Advertisers using OpenAI's ChatGPT Ads Manager now have the option to let the platform generate ad creative on their behalf, bypassing the manual creation process entirely. The feature, surfaced publicly this week when digital marketing practitioner Anthony Higman posted screenshots of the interface on X, is accessible under the "Add new ad" option and is described on-screen as the ability to "generate ads for you."
Once triggered, the platform drafts an ad for the advertiser to review, edit, and approve before it goes live on the ChatGPT ad network. The interface prompt reads: "We generated an ad variation based on your website and campaign settings. Review, edit as needed, and activate when you're ready." Higman's screenshots also revealed a separate duplicate ad option that allows advertisers to quickly copy and replicate existing ads within their campaigns.

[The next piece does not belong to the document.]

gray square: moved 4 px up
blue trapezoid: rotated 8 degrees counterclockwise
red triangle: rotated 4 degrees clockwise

OpenAI has not issued a standalone press release for this specific feature, and no formal announcement has been published to its blog as of the date of this article. The capability appears to be consistent with the AI-generated creative tools OpenAI began defining in policy terms earlier this year. On or around June 17, 2026, OpenAI published new Ad Tools Terms that defined Creative Tools as AI-powered features that generate, modify, localize, or translate ad creative from a brand's own materials, such as catalogues, website content, images, and logos. The appearance of a live generation feature in Ads Manager suggests those tools are now moving from policy documentation into the platform itself.

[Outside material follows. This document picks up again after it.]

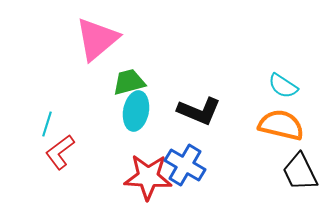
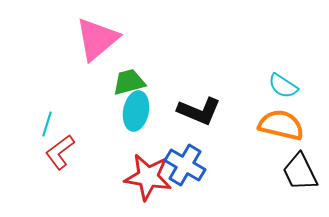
red star: rotated 6 degrees clockwise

The ChatGPT Ads Platform: How It Got Here
On January 16, 2026, OpenAI officially confirmed that ChatGPT would enter the paid advertising space. Testing began in the U.S. for logged-in adult users on the Free and Go subscription tiers, with Plus, Pro, Business, Enterprise, and Education tiers excluded from ads.
The U.S. test formally began on February 9, 2026. Since then, the platform has expanded steadily. Advertisers can now create ChatGPT ads through agency and technology partners or through a beta self-serve Ads Manager, with cost-per-click bidding and expanded measurement tools also added to give businesses more flexible campaign management options.
OpenAI confirmed partnerships with leading agency holding companies including Dentsu, Omnicom, Publicis, and WPP, and added technology partners such as Adobe, Criteo, Kargo, Pacvue, and StackAdapt.
In a May 7, 2026 update, OpenAI announced plans to expand the ads pilot to the United Kingdom, Mexico, Brazil, Japan, and South Korea.
How the Ad System Works
Ads run on separate systems from the chat model, and advertisers have no ability to shape, rank, or alter ChatGPT's responses. When users see an ad, it is always clearly labelled as sponsored and visually separated from the organic answer.
Advertisers do not have access to users' chats, chat history, memories, or personal details. They receive only aggregate information about how their ads perform, such as the number of views or clicks.
Ads are not eligible to appear near sensitive or regulated topics, including personal health, mental health, or politics. During the test, OpenAI will not show ads in accounts where the user indicates, or the platform predicts that the user is under 18.
Scale and Commercial Ambition
OpenAI expects to generate $2.5 billion in ad revenue in 2026. Criteo, an early ad-tech partner, reported that over 2,000 brands are now advertising on ChatGPT through its platform.
OpenAI's VP and Head of Global Ads Solutions, Dave Dugan, stated at Cannes Lions 2026 that roughly 20% of queries on ChatGPT have a direct commercial intent, with even more carrying upper-funnel commercial possibility. Benji Shomair, OpenAI's VP of Monetization, said during a press roundtable that "creative variation has been a real key to success" on the platform, a statement that directly contextualizes why automated ad generation has emerged as a platform priority.
What This Means for Advertisers in Practice
AI-generated ad creative tools of this type typically draft copy and format assets by crawling the advertiser's website and reading campaign parameters set in the Ads Manager. The output reduces the time-to-launch for new campaigns, particularly for smaller businesses without dedicated creative resources. However, automatically generated ads carry inherent risk: the system has no knowledge of a brand's internal positioning guidelines, current promotional restrictions, pricing accuracy, or legal compliance requirements. Advertisers who activate AI-generated copy without thorough review run the risk of publishing claims that are off-brand, inaccurate, or non-compliant, consequences that the platform does not absorb. As noted in OpenAI's own Ad Tools Terms, AI-creative liability sits squarely with the advertiser. Review by a qualified marketing professional before activation is not optional; it is where brand protection actually happens.
OpenAI's creative specialist Chad Nelson has stated that AI is not positioned to take creative marketing jobs but rather to enhance them, a framing that supports treating auto-generated assets as a first draft, not a final deliverable.